**ABOUT THIS TASK**
In the listing below, find the line containing "Видео и вебинары" and the line containing "Гайка колеса ГАЗ-2217". Repeat exactly those two lines and every line between them, nothing more.

START GIVEN INFORMATION

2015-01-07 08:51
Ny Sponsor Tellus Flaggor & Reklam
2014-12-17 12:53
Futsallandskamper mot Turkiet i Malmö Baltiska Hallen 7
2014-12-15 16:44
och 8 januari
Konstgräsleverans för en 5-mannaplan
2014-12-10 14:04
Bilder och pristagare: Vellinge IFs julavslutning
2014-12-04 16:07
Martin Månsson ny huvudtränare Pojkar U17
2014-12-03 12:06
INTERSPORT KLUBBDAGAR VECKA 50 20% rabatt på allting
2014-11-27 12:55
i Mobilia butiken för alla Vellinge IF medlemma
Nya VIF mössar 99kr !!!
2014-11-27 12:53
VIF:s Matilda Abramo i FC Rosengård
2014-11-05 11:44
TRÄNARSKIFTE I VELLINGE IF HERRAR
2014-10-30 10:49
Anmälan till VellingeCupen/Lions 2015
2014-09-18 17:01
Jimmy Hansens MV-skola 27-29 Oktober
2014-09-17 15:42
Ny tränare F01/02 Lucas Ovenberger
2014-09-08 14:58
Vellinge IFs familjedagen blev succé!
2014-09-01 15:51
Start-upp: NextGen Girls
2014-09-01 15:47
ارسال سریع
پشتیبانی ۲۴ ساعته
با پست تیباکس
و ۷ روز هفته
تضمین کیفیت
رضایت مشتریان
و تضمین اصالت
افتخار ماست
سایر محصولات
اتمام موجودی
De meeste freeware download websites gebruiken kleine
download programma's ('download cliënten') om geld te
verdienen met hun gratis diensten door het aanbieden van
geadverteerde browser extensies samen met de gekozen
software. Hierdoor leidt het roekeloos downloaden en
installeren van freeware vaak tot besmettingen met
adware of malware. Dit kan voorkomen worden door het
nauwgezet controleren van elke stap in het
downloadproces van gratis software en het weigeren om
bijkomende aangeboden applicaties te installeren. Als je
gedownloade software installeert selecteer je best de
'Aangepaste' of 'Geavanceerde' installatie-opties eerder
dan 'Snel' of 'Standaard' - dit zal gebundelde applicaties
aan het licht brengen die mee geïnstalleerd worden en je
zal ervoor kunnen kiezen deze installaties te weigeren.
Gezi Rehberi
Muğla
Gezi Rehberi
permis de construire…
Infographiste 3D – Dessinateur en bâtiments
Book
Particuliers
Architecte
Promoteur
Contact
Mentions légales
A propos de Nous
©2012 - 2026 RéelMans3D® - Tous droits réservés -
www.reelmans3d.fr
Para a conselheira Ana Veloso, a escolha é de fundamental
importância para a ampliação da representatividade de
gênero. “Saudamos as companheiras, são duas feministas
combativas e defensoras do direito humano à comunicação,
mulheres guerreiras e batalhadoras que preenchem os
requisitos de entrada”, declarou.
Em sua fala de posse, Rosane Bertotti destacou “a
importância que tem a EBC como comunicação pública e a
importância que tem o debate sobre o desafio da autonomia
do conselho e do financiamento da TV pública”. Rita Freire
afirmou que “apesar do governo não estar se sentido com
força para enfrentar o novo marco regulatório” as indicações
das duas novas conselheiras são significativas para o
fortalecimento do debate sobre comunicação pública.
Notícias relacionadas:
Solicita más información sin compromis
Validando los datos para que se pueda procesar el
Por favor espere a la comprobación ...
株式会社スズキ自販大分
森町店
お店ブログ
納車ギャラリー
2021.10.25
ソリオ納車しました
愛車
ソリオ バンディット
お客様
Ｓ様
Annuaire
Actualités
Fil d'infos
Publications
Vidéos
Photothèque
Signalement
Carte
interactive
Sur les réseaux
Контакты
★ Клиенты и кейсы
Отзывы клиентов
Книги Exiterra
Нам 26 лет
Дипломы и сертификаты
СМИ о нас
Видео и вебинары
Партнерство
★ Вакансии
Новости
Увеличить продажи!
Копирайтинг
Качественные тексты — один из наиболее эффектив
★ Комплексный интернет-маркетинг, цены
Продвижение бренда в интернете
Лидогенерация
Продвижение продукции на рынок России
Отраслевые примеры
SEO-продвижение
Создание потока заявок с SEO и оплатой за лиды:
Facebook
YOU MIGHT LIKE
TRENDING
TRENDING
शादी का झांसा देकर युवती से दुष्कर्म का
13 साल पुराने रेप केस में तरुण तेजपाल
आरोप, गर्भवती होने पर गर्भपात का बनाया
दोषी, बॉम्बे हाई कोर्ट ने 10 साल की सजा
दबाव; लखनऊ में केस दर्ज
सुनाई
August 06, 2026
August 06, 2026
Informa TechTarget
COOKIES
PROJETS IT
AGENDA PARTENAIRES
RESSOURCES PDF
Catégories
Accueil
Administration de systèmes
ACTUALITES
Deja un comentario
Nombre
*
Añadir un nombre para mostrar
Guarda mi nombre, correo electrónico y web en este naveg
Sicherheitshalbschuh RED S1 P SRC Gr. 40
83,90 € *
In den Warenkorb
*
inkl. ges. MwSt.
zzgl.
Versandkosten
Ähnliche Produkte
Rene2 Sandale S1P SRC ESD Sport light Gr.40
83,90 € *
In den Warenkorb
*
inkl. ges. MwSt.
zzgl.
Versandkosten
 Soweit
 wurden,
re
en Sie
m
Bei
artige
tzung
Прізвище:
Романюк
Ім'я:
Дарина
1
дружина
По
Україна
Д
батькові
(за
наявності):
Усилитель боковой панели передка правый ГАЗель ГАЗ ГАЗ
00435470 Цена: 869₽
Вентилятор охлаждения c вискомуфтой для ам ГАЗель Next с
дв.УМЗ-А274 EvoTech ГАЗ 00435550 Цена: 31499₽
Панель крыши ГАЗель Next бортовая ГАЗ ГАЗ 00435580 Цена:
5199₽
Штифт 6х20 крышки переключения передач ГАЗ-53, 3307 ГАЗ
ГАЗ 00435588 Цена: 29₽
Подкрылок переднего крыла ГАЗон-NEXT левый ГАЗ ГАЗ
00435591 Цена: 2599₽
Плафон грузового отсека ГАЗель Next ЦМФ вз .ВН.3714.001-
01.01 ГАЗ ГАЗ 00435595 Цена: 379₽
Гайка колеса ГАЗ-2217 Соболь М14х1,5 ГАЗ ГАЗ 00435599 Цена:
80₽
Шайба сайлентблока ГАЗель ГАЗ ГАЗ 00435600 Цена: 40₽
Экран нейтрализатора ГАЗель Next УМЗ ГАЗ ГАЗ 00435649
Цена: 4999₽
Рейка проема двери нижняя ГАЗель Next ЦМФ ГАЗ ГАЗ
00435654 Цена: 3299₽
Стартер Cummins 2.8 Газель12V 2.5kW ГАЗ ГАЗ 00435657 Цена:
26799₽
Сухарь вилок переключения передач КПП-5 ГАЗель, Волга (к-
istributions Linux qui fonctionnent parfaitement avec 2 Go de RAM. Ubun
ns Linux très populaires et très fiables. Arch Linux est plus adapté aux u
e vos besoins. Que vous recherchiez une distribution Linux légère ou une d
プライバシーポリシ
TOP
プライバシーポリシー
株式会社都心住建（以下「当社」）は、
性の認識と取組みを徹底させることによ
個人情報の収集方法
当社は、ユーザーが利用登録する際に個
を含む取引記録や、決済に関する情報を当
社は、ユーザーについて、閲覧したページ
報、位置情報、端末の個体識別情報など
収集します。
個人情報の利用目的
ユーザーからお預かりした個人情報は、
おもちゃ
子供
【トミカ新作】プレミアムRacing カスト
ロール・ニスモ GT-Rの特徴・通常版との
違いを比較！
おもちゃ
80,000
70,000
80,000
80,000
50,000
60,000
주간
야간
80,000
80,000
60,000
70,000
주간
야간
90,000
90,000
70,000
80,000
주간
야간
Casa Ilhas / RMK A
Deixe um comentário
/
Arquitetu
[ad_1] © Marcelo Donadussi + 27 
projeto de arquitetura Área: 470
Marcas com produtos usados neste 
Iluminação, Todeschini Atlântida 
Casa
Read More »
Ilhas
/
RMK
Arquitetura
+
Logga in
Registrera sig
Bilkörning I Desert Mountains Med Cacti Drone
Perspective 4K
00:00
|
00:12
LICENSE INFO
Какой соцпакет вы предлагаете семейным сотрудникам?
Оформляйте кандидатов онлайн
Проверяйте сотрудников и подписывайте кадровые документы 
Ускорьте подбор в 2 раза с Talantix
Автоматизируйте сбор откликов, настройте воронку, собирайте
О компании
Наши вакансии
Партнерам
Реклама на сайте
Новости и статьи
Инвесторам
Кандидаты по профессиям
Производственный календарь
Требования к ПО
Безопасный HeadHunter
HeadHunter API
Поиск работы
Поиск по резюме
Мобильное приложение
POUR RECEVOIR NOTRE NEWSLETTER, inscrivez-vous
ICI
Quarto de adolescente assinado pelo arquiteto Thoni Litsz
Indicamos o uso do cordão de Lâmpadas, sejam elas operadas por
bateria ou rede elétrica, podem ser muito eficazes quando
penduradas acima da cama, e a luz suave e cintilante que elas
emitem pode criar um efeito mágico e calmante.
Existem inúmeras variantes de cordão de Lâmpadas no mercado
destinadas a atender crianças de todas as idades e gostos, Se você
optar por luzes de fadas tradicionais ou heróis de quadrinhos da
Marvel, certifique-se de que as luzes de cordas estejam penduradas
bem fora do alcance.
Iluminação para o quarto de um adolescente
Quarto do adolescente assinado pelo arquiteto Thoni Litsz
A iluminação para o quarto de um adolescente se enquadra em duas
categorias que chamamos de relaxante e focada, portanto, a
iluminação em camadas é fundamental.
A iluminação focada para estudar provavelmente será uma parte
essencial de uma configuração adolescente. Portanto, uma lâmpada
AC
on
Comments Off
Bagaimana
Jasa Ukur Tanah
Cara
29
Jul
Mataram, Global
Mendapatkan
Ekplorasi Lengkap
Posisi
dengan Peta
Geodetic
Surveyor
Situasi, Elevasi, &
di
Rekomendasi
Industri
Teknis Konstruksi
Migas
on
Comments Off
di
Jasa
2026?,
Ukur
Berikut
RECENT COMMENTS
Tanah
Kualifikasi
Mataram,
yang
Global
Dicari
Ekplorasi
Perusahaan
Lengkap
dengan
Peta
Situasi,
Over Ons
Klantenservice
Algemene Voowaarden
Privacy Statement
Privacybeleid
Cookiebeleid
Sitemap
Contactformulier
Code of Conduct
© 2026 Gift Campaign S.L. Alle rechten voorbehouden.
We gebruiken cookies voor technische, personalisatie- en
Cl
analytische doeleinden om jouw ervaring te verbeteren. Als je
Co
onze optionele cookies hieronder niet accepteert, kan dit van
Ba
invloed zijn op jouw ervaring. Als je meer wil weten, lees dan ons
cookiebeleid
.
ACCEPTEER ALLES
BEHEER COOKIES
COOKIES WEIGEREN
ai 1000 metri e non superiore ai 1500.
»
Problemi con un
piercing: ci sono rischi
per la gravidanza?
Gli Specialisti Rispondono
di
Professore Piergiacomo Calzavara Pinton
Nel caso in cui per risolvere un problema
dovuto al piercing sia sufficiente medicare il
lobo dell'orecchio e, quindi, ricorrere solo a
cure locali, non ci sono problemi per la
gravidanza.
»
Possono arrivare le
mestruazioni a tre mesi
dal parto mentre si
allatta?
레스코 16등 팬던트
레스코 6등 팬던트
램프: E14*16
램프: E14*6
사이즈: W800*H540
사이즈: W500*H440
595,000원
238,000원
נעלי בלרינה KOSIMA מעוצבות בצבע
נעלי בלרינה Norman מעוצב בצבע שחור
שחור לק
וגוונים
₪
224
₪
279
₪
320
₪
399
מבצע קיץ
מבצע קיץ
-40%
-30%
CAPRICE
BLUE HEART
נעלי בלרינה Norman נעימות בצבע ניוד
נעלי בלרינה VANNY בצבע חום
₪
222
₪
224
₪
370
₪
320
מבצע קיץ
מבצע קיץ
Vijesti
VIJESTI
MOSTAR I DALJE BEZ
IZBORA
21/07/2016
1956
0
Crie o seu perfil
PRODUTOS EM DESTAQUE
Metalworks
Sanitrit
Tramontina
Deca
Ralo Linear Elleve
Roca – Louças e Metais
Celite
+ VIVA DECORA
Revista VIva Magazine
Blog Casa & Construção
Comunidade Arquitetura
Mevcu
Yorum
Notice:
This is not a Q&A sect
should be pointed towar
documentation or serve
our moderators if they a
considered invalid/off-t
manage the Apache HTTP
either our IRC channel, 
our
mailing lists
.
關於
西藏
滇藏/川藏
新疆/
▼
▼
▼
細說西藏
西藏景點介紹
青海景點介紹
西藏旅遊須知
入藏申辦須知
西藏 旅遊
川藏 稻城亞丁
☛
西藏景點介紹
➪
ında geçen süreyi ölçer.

END GIVEN INFORMATION

**SOLUTION TO THIS PROBLEM**
Видео и вебинары
Партнерство
★ Вакансии
Новости
Увеличить продажи!
Копирайтинг
Качественные тексты — один из наиболее эффектив
★ Комплексный интернет-маркетинг, цены
Продвижение бренда в интернете
Лидогенерация
Продвижение продукции на рынок России
Отраслевые примеры
SEO-продвижение
Создание потока заявок с SEO и оплатой за лиды:
Facebook
YOU MIGHT LIKE
TRENDING
TRENDING
शादी का झांसा देकर युवती से दुष्कर्म का
13 साल पुराने रेप केस में तरुण तेजपाल
आरोप, गर्भवती होने पर गर्भपात का बनाया
दोषी, बॉम्बे हाई कोर्ट ने 10 साल की सजा
दबाव; लखनऊ में केस दर्ज
सुनाई
August 06, 2026
August 06, 2026
Informa TechTarget
COOKIES
PROJETS IT
AGENDA PARTENAIRES
RESSOURCES PDF
Catégories
Accueil
Administration de systèmes
ACTUALITES
Deja un comentario
Nombre
*
Añadir un nombre para mostrar
Guarda mi nombre, correo electrónico y web en este naveg
Sicherheitshalbschuh RED S1 P SRC Gr. 40
83,90 € *
In den Warenkorb
*
inkl. ges. MwSt.
zzgl.
Versandkosten
Ähnliche Produkte
Rene2 Sandale S1P SRC ESD Sport light Gr.40
83,90 € *
In den Warenkorb
*
inkl. ges. MwSt.
zzgl.
Versandkosten
 Soweit
 wurden,
re
en Sie
m
Bei
artige
tzung
Прізвище:
Романюк
Ім'я:
Дарина
1
дружина
По
Україна
Д
батькові
(за
наявності):
Усилитель боковой панели передка правый ГАЗель ГАЗ ГАЗ
00435470 Цена: 869₽
Вентилятор охлаждения c вискомуфтой для ам ГАЗель Next с
дв.УМЗ-А274 EvoTech ГАЗ 00435550 Цена: 31499₽
Панель крыши ГАЗель Next бортовая ГАЗ ГАЗ 00435580 Цена:
5199₽
Штифт 6х20 крышки переключения передач ГАЗ-53, 3307 ГАЗ
ГАЗ 00435588 Цена: 29₽
Подкрылок переднего крыла ГАЗон-NEXT левый ГАЗ ГАЗ
00435591 Цена: 2599₽
Плафон грузового отсека ГАЗель Next ЦМФ вз .ВН.3714.001-
01.01 ГАЗ ГАЗ 00435595 Цена: 379₽
Гайка колеса ГАЗ-2217 Соболь М14х1,5 ГАЗ ГАЗ 00435599 Цена:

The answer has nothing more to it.